Estadão
27/11/2019

Por Cássia Miranda

Na avaliação do relator especial da ONU para os direitos humanos à água e ao esgotamento sanitário, o brasileiro Léo Heller, a narrativa de que a entrada da iniciativa privada no setor do saneamento básico tornaria o serviço mais eficiente “é viciada por pressupostos neoliberais, alguns deles já superados teórica e empiricamente”. Essa é uma das principais propostas previstas no Marco Regulatório do Saneamento Básico que deverá ser votado nesta quarta-feira, 27, na Câmara. Em entrevista ao BRPolítico, o engenheiro civil pela UFMG, mestre em saneamento, meio ambiente e recursos hídricos e doutor em epidemiologia pela mesma universidade afirma que a ampliação da participação privada no setor do saneamento não encontra correspondência nas tendências mundiais. Na avaliação dele, um dos principais problemas do projeto é ignorar o acesso ao saneamento básico como direito humano.

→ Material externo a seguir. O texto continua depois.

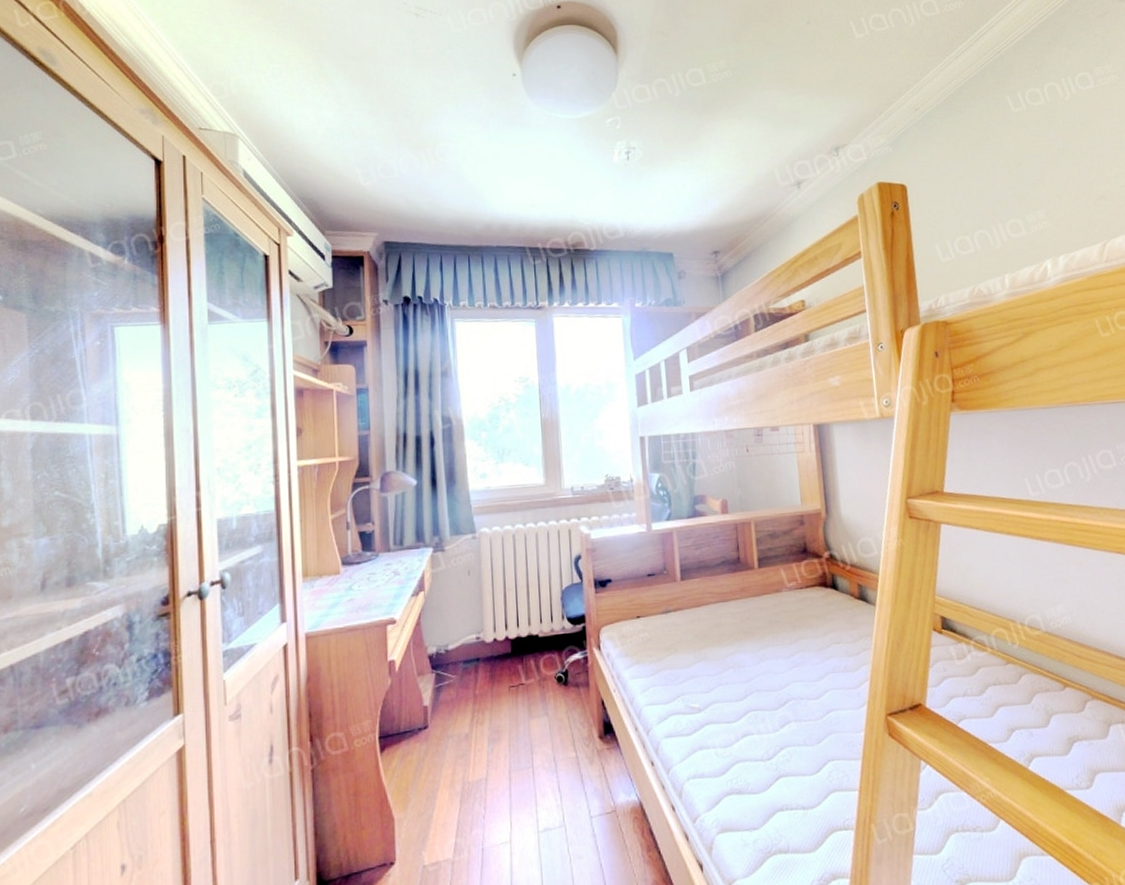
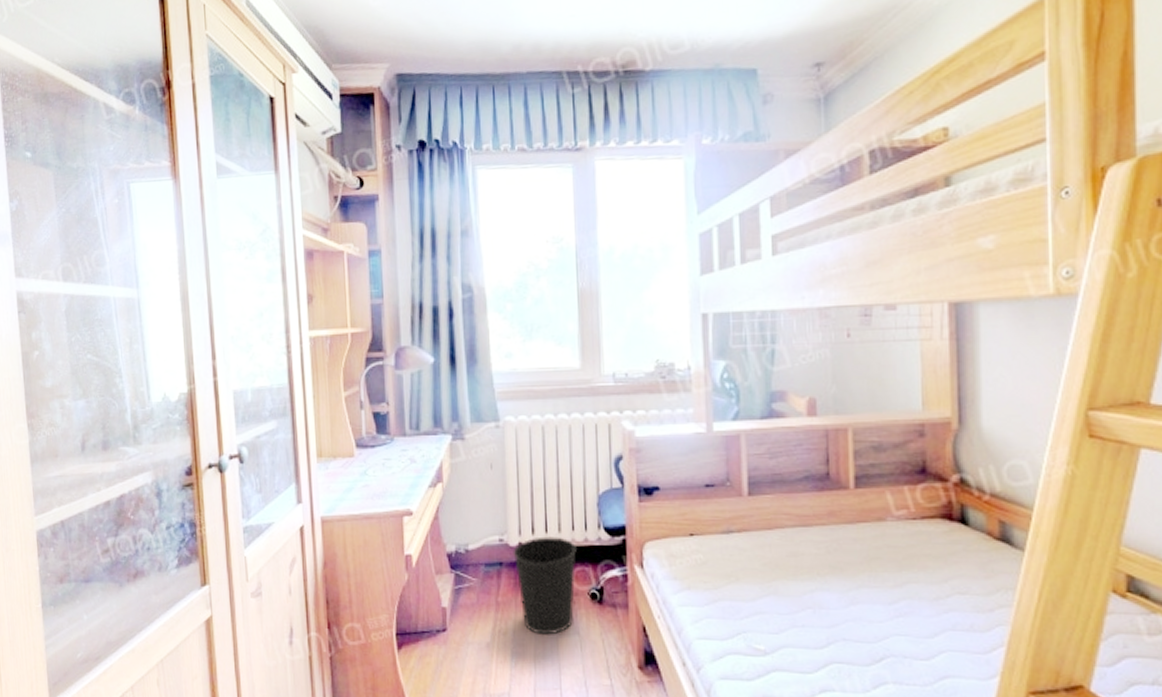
wastebasket: none [488,630,544,720] -> present [513,536,577,635]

BRP: O projeto é adequado para a realidade brasileira?

Léo Heller: O projeto em discussão visa alterar Lei existente – a Lei 11.445/2007 -, que estabelece as diretrizes nacionais para o saneamento básico. Algumas das alterações propostas são profundas e podem resultar em um completo rearranjo institucional do saneamento no País. A principal direção desse rearranjo é o incremento da inserção da iniciativa privada na prestação dos serviços, substituindo os prestadores públicos. A racionalidade para essa mudança tem sido a narrativa de que, a partir da premissa de que ainda persistem muitos déficits no atendimento populacional pelos serviços de saneamento, seguiria o corolário de que é necessário substituir a prestação pública – que teria falhado – pela privada. Certamente a premissa está correta. Entretanto, dela não necessariamente resulta esse corolário. A minha impressão é de que a narrativa é viciada por pressupostos neoliberais, alguns deles já superados teórica e empiricamente, como os de que a iniciativa privada é fatalmente mais eficiente do que o setor público, de que a burocracia do estado impede a adequada prestação dos serviços ou de que a regulação é suficiente para corrigir todas as “falhas de mercado”.

BRP:O Marco Regulatório do Saneamento que está em discussão no Congresso dialoga com as tendências mundiais?

Léo Heller: Tais pressupostos não encontram correspondência nas tendências mundiais no setor de saneamento. Nesse setor, a prestação de serviços é predominantemente pública. Serviços, mesmo em países com tradições liberais como os Estados Unidos, o Canadá e a Alemanha, são predominantemente ou integralmente públicos. Em alguns países, tem havido uma tendência na direção da remunicipalização de serviços outrora privados, como na França, em países da América Latina e da Ásia, Estados Unidos e outros. Mesmo em países às vezes anunciados como sucessos da privatização, como Chile e Reino Unido, estão se assistindo fortes questionamentos sobre a sustentabilidade do modelo e sua incapacidade de produzir justiça social. Há ainda uma importante reflexão sobre os estreitos limites da regulação em fazer a prestação privada cumprir com objetivos sociais, em um serviço como o de saneamento, considerado um monopólio natural. Ou seja, faltam evidências, em uma variedade de contextos políticos, socioeconômicos e geográficos, de que a maciça substituição da prestação pública pela privada, que resultará do PL, ensejará maior cobertura, trará mais recursos e maior inclusão dos pobres, com dispêndios compatíveis com sua capacidade de pagamento.

BRP: O Brasil precisa de um novo Marco Regulatório para o Saneamento? Se sim, com quais bases?

Léo Heller: A Lei 11.445 de 2007, que o atual PL propõe alterar, já é o marco regulatório para o setor. A pergunta é se ele está obsoleto e se requer alterações. Eu diria que ele permanece bastante válido e avançado, necessitando de algumas atualizações. A principal atualização que defendo, e que o PL simplesmente ignora, é a afirmação do saneamento como direito humano, trazendo para a legislação nacional os compromissos já assumidos pelo Brasil no plano internacional, os quais implicam obrigações do país na observação dos direitos humanos à água e ao esgotamento sanitário.

BRP: Com o novo marco, o senhor acredita que até 2030 o País vai alcançar o acesso universal e equitativo a saneamento e água potável e segura para todos como propõe a ONU?

Léo Heller: Penso que não altera positivamente as chances de o País alcançar as metas dos Objetivos de Desenvolvimento Sustentável ou do Plansab. Para isto, seriam necessários outros movimentos, como o fortalecimento da política pública, a estabilidade do financiamento público e o aperfeiçoamento da capacidade de gestão, sobretudo no nível municipal.